Workers in the hardmetal industry may not be at a higher risk of death due to their career, despite common beliefs about the profession.
Hardmetal is made by heating tungsten and carbon to create tungsten carbide powder, which is mixed with powdered binders. The mixture is then formed into various shapes prior to heating to more than 1000° C. Since some powdered binders, such as cobalt, can irritate lungs and have been shown to cause cancer in animals, workers wear closed hoods with respirators to prevent adverse events.
Previous small studies have suggested that ingredients in hardmetal can increase the risk of lung cancer in humans; however, findings from a study published by the Journal of Occupational and Environmental Medicine suggest that workers in the hardmetal industry may not face an increased risk of lung cancer or 63 other causes of death.
Included in the study were 32,000 workers from 3 companies at 17 different sites in the United States, UK, Austria, Germany, and Sweden, making it the largest study on the population to date.
"Our findings will affect regulatory agencies and how they set exposure standards," said principal investigator Gary M. Marsh, PhD. "It is very good news that the workers in this industry are not at increased risk of death due to the materials used in their occupation, both for the employees and for the hardmetal industry."
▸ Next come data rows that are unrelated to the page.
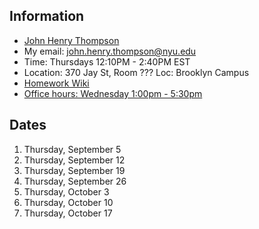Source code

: ## Information

- [John Henry Thompson](http://johnhenrythompson.com)
- My email: john.henry.thompson@nyu.edu
- Time: Thursdays 12:10PM - 2:40PM EST
- Location: 370 Jay St, Room ??? Loc: Brooklyn Campus
- [Homework Wiki](https://github.com/ITPNYU/ICM-2024-Code/wiki/Homework-John-Henry-02)
- [Office hours: Wednesday 1:00pm - 5:30pm ](https://calendar.app.google/jKKcXZgNYMk7F2mY8)

## Dates

1. Thursday, September 5
2. Thursday, September 12
3. Thursday, September 19
4. Thursday, September 26
5. Thursday, October 3
6. Thursday, October 10
7. Thursday, October 17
On average, the authors did not find an increased risk of death for hardmetal employees, even those who had worked in the industry for decades and those who worked in the industry before modern respirators, according to the authors.
During the study period, a total of 177 deaths were observed, with 49 related to cancer, 10 from lung cancer, and 3 from chronic obstructive pulmonary disease.
Notably, the authors found that workers who were employed for less than 1 year had a small increase in lung cancer mortality compared with long-term employees. The authors hypothesize that the small increase is unrelated to the hardmetal industry.
"These findings in short-term workers are unlikely due to occupational factors in the hardmetal industry," Dr Marsh said. "Instead they are more likely due to differences in lifestyle and behavior that could impact lung cancer risk, such as higher smoking rates."
The investigators discovered that exposure to tungsten, cobalt, and nickel were all below the threshold value for airborne concentration of chemical substances, set by the American Conference of Governmental Industrial Hygienists and recommended by the Occupational Safety and Health Administration, according to the study.
While the study population tended to be younger, the authors did not note an increased cancer risk for hardmetal workers, the authors concluded.